In ‘Lost,’ caring people find strength in numbers
‘Information is control,’’ Joan Didion writes in her 2005 memoir, “The Year of Magical Thinking.’’ When her daughter is hospitalized and her husband dies suddenly of a cardiac arrest, this is her coping strategy. Yet, as she discovers over the course of a year, some things are simply beyond her control.
Susan, the protagonist of Alice Lichtenstein’s new novel, “Lost,’’ is confronted with the same cold reality as her husband Christopher’s dementia rapidly progresses from irritant to handicap.
A microbiologist and Princeton professor, Susan studies the regenerative properties of salamanders. She watches her specimens regrow tails, legs, even parts of their brains. In the lab, with microscope and scalpel, she has control. With Christopher’s illness, however, she can only watch, helpless.
In “Lost,’’ Lichtenstein — who earned an MFA in creative writing from Boston University and is the author of one previous novel, “The Genius of the World’’ — provides an intimate picture of one marriage slowly undone by the tragedies of age and illness. Typically the self-assured PhD, Susan struggles to contend with her husband’s psychological deterioration and the inherent discomfiture in their shared social life. As Christopher’s illness becomes increasingly evident, her colleagues and friends begin to decline her dinner party invitations with vague excuses and apologies: “It hurt how often her friends had chosen fear.’’ Ill-equipped for further embarrassment, Susan uproots Christopher and herself, relocating to a small town without ties to — or reminders of — her past life.
When on a cold winter morning Christopher goes missing from their new home, Susan is united with Jeff, a search and rescue specialist with problems of his own: His young wife has just left him and, although years younger than Susan, he is contending with an aging body, slowed by a rare bone disease. A timid man, Jeff spends his days helping others, while always lacking the audacity to help himself.
Jeff is a small-town factotum; his office door reads, “JUVENILE FIRE INSPECTOR; CONSERVATION OFFICER, DEC; JEFF HERDMAN, MSW.’’ And though he and Susan come from entirely different worlds, they find solace in an unlikely companionship as the search for Christopher enters its 11th hour.

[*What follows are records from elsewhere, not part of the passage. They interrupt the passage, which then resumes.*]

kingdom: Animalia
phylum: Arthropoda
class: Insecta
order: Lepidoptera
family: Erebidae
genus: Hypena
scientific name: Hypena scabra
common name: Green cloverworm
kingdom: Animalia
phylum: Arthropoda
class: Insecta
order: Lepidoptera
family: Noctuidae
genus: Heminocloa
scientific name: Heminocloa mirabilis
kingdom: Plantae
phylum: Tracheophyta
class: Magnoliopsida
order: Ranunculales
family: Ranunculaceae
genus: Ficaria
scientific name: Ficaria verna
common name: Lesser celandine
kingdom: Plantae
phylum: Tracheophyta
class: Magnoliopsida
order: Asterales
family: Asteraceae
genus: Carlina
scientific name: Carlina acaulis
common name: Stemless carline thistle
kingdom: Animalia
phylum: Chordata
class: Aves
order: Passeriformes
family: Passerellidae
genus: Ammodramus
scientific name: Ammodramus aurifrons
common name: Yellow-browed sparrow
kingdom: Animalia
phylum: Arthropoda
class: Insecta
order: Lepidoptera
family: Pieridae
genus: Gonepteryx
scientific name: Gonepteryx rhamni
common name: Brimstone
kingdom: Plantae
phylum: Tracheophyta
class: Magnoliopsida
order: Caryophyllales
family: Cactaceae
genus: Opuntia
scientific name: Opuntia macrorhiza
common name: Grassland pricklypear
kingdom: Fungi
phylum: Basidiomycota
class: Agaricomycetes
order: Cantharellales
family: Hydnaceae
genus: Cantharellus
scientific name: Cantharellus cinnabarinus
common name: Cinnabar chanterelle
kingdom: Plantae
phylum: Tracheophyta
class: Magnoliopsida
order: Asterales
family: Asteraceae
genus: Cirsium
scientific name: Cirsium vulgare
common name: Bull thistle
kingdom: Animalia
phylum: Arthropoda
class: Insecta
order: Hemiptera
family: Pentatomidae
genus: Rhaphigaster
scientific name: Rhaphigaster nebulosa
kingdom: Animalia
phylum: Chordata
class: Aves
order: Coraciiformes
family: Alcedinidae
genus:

At the time of the disappearance, Jeff has in his care Corey, an 11-year-old boy responsible for an accidental but devastating fire. Corey has grown mute from a family’s neglect and, like Susan and Jeff, is overwhelmed by trying circumstances.
As rescue workers canvas the area, Lichtenstein dips back into each of her characters’ personal histories, further illustrating the life-altering consequences of luck, coincidence, and misfortune. With delicate prose, she manages to craft not only a story of bereavement, but — with a desperate search in progress — one of suspense and mystery as well.
And yet, the disentangling structure of “Lost’’ is so discreetly orchestrated that this should-be-powerful novel is left slightly diluted. Susan and Jeff’s faults are, at first, so apparent as to seem implausible, but, as these quick and improbable friends divulge their most intimate secrets, their choices become more understandable, even relatable. As Lichtenstein explains, “How a person acts under stress is the key to the soul. The state of it anyhow. Its relative newness.’’
Lichtenstein illustrates this philosophy in her intimate characterization of Susan and Jeff, their search for Christopher revealing analogous qualities: regret, insecurity, and compassion. Both are caregivers, Jeff by choice and occupation, Susan by obligation. But as ward of the state Corey becomes involved in the search and rescue, the author exposes the extent to which stress can be just as unifying as it is revelatory.
Underlying Lichtenstein’s graceful but soft-handed second novel is this subtly offered idea of a shared human experience, hidden until the darkest moments. “It seemed then as if the whole world had defied the laws of nature, that God had given a swift kick to the globe to get it spinning faster than it had ever spun before and that she and all the earth’s inhabitants had launched into thin air.’’
Joe Darda is a freelance critic who lives in Seattle.